Su “Il paese degli altri” di Leila Slimani

“Per essere donne libere bisogna essere un po’ egoiste”, dice la scrittrice franco-marocchina Leila Slimani in questa intervista con Elle del luglio scorso, a proposito dell’uscita in Italia del suo ultimo romanzo Il paese degli altri (La Nave di Teseo 2020, trad. dal francese di Anna D’Elia). Libere – ma non completamente – sono le protagoniste femminili di questo romanzo, il primo che abbia mai letto di questa autrice nata a Rabat nel 1981, vincitrice del Goncourt nel 2016 e che oggi è una delle autrici più lette e apprezzate di Francia.

Mathilde è una giovane e impaziente francese dell’Alsazia che sul finire della Seconda guerra mondiale si innamora di Amin, ufficiale marocchino impiegato nell’esercito francese decorato per il suo coraggio in battaglia. Finita la guerra i due si sposano e Mathilde, poco più che ventenne, lascia la Francia per volare in Marocco dove Amin la attende per portarla a pochi chilometri da Meknes, in una proprietà di campagna ereditata dal padre che l’ex ufficiale ha intenzione di trasformare in una moderna fattoria, alla pari con quelle dei coloni francesi che vivono nei dintorni. Sono gli anni della nascita del nazionalismo marocchino che contesta il protettorato francese e che piano piano si trasforma in vero e proprio movimento di liberazione culminante con la fine dell’occupazione francese.

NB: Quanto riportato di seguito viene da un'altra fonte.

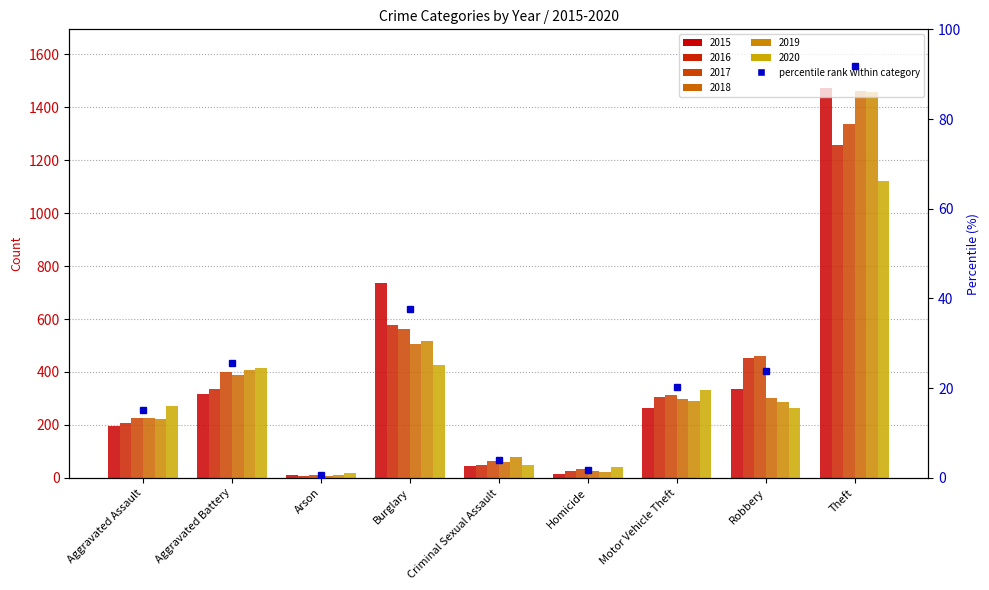

Rank the series at Arson from lowest to highest value.

2016, 2018, 2015, 2017, 2019, 2020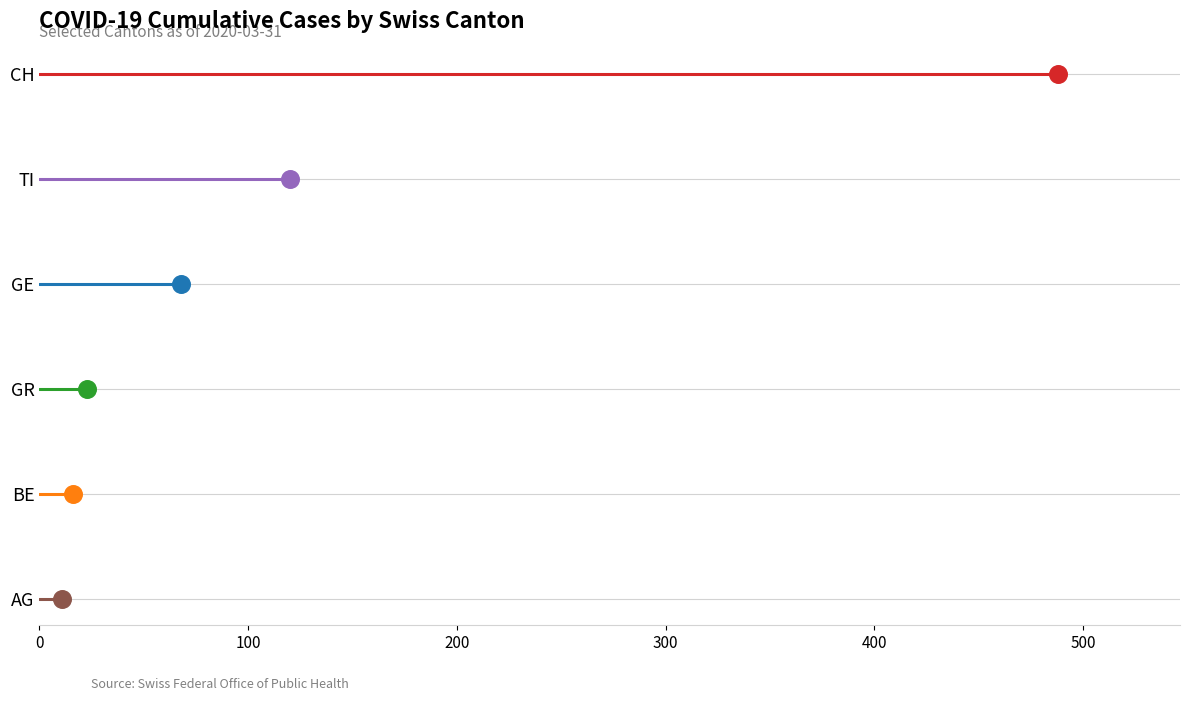

What are all the series names shown in the legend?

AG, BE, GR, GE, TI, CH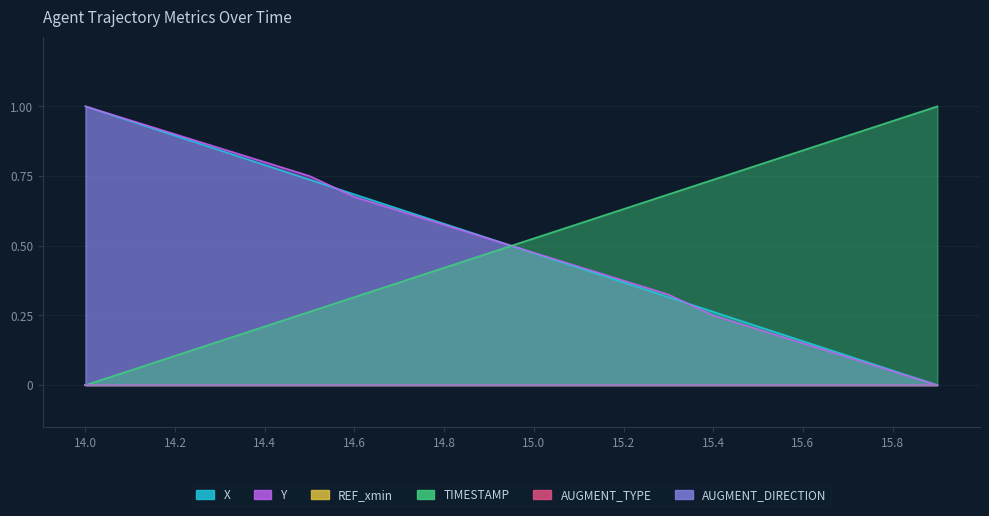

What is the difference between the X values at 15.4 and 15.2?

0.1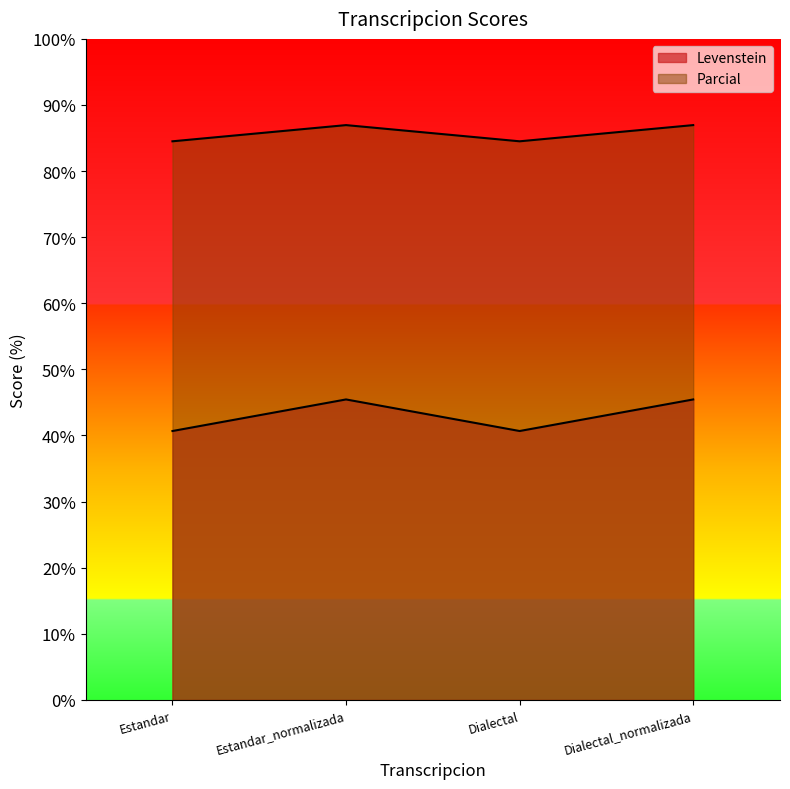

True or false: Parcial and Levenstein cross at least once.

False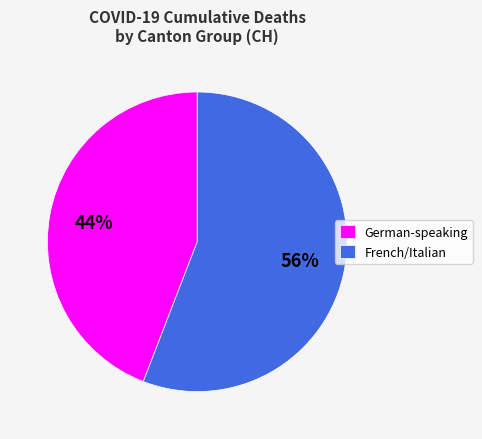

How many segments does this pie chart have?

2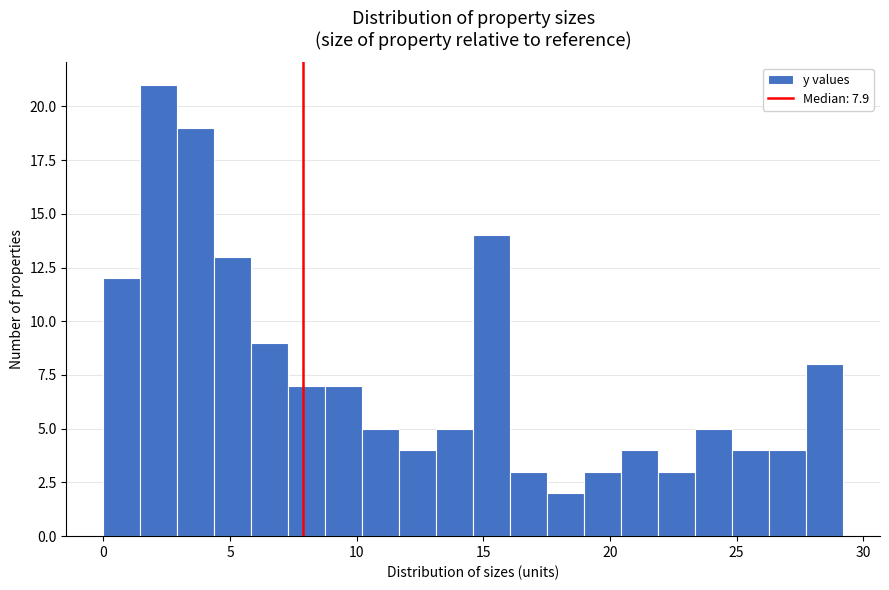

Around what value on the x-axis is the tallest bar? Give the approximate position of its centre, as read against the axis.

2.0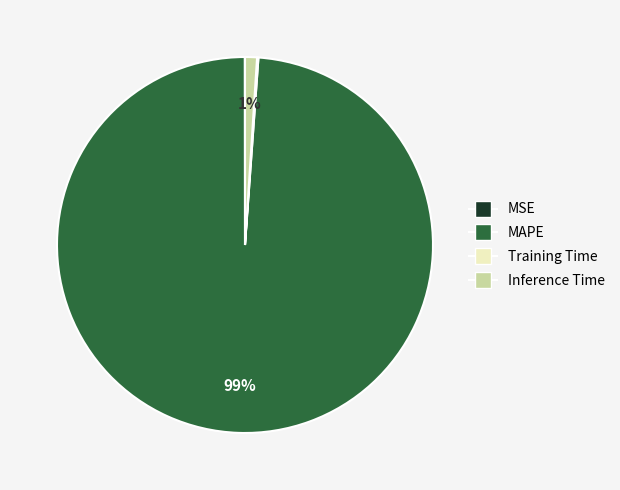

Is there a majority slice in this chart?

Yes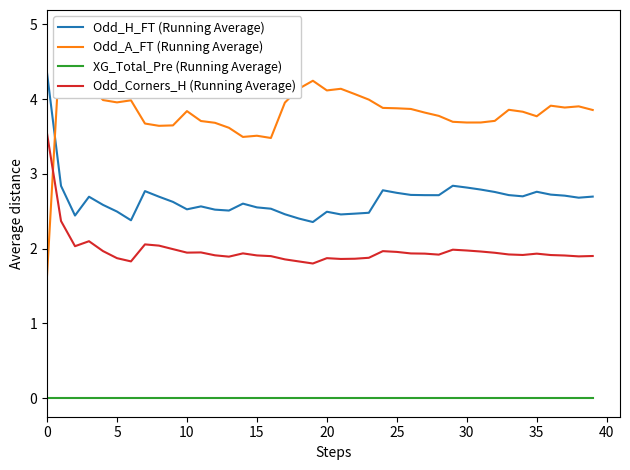

The Odd_A_FT (Running Average) series shows 2.4 at 34. True or false?

False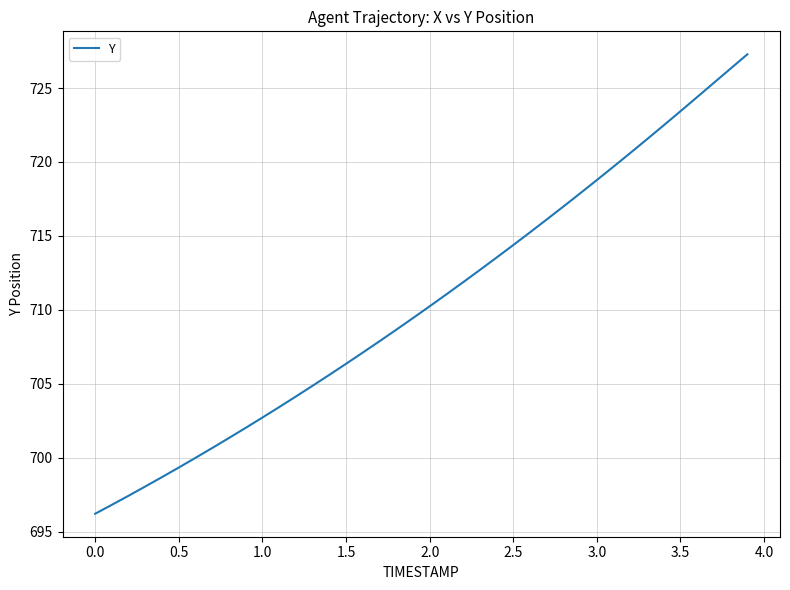

What is the greatest value displayed?

727.3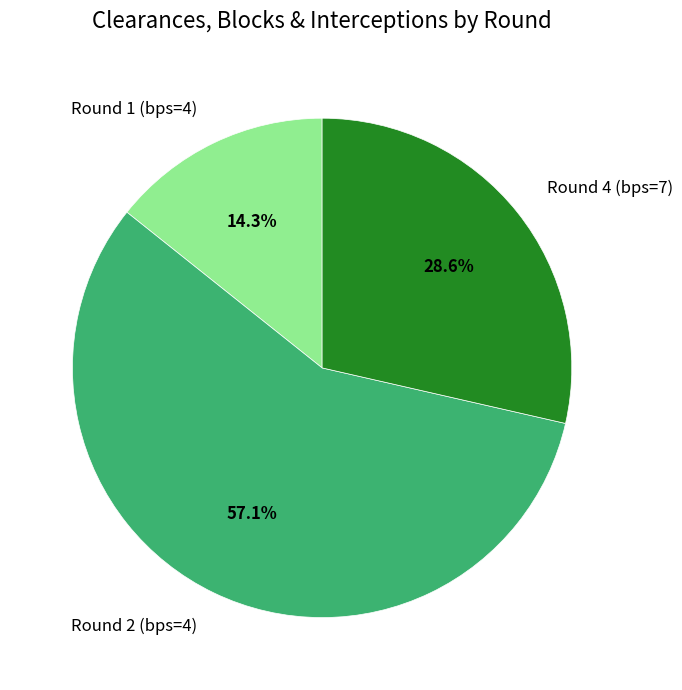

What is the ratio of the value at Round 1 (bps=4) to the value at Round 2 (bps=4)?

0.3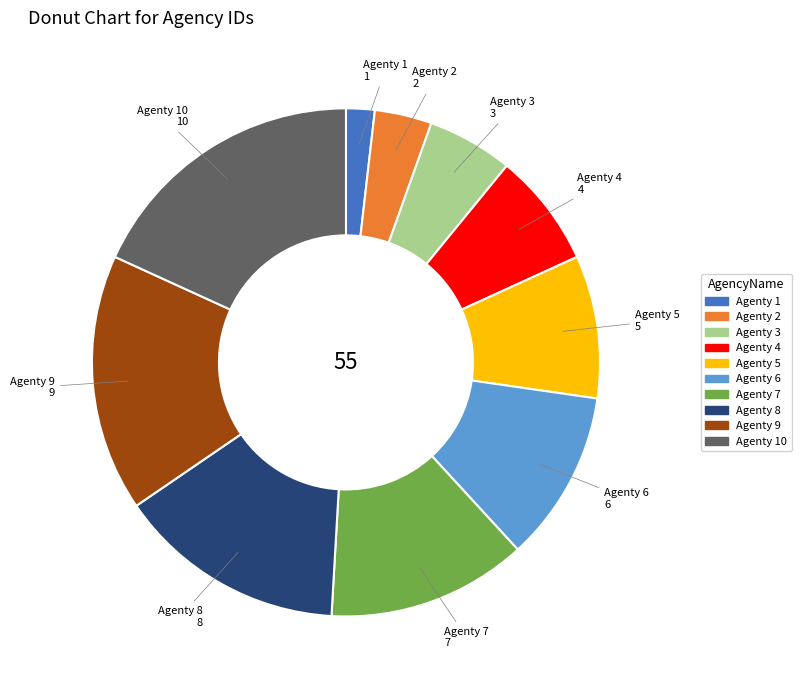

Count the number of slices in the pie.

10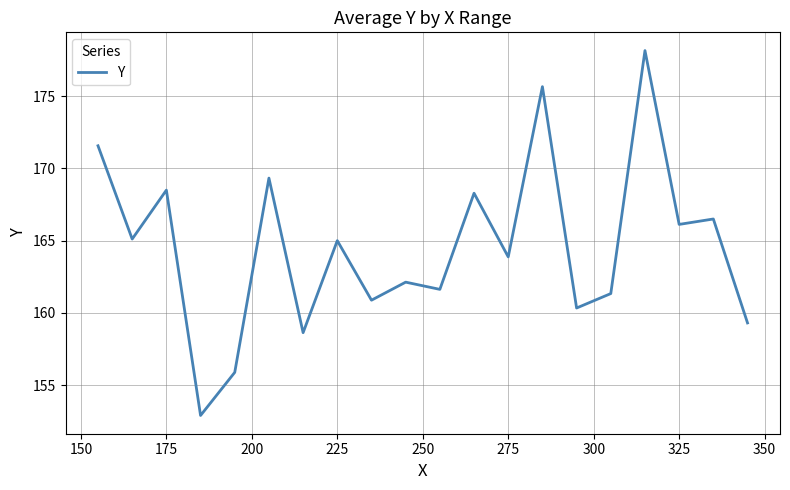

What is the maximum value shown in the chart?

178.2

Mathilde e Amin vivono appartati dal ribollio della città e tirano su i due figli, Aisha e Selim, isolandoli dal contesto sociale e politico di Meknes. Sarà solo quando Aisha si troverà a frequentare una scuola privata cattolica francese che si accorgerà, per la prima volta, della sua condizione di figlia di una francese e di un “indigeno”. Nel frattempo, Mathilde, l’alsaziana alta, bionda e dagli occhi verdi, impara l’arabo e il berbero, avvia un ambulatorio per aiutare le donne della zona, si integra in quel paese “degli altri”, spesso inospitale, duro e spietato dove i francesi la guardano dall’alto in basso per il suo matrimonio misto e i marocchini la respingono per il suo essere francese. La sua ribellione è stata il matrimonio con Amin, l’amore per quell’uomo introverso e duro, capace di (pochi) gesti d’amore e terribili scoppi di violenza.

Poi c’è Selma, la bellissima e sfrontata sorella di Amin: ribelle per natura, si accorcia le gonne, va al cinema di nascosto, ha un gruppo di amici con cui fuma e discute di libertà e modernità, ruba i soldi all’anziana madre per acquistare lattine di Coca Cola e sigarette. Ma vive in una realtà e in una famiglia profondamente patriarcali, dove le ribellioni non sono ammesse e il potere degli uomini della famiglia non perdona.

Infine, c’è la piccola Aysha, incredibilmente chiusa ma incredibilmente intelligente che nell’agosto del 1955, quando si conclude il libro, assiste all’inizio della fine del colonialismo francese, mentre Meknes è in fiamme. Figlia di un marocchino e di una francese, impersona il volto del nuovo Marocco.

Il paese degli altri è il primo romanzo di una trilogia che, secondo quando detto dall’autrice, si concluderà con gli anni Duemila. È un bel libro, anche se non l’ho trovato bellissimo: Slimani ci presenta i personaggi principali e secondari con il contagocce e spesso all’apparire di un nuovo nome mi sono chiesta perché non lo avesse fatto partecipare prima agli eventi, invece di presentarlo all’improvviso. In alcune parti la narrazione mi è sembrata un po’ sconnessa e poco organica (ho trovato molto belle le parti in cui racconta della scuola di Aysha, peccato che poi abbandoni completamente quel filo narrativo per non riprenderlo più), ma immagino che ciò dipenda dal fatto che Il paese degli altri è solo il primo capitolo della trilogia. Alcuni capitoli sono più lenti e un po’ appesantiti dall’uso eccessivo dell’imperfetto, che rende rarefatte le scene; altri episodi sono più interessanti e in genere sono quelli con maggiore azione, dove la penna dell’autrice scivola meglio.

Però Leila Slimani sa inventare, è una brava affabulatrice e srotola le sue storie con perizia ricreando un universo credibile e piacevole in cui rifugiarsi e dimenticare il mondo esterno (e infatti mi ha ricordato la Isabel Allende de La casa degli spiriti in diversi punti). E poi mi piace che la stampa italiana la intervisti spesso: è una donna intelligente, e non ha paura di dire quello che pensa su razzismo, colonialismo, sessualità e femminismo.

(ps – proverò con i libri precedenti per approfondire meglio il suo stile!)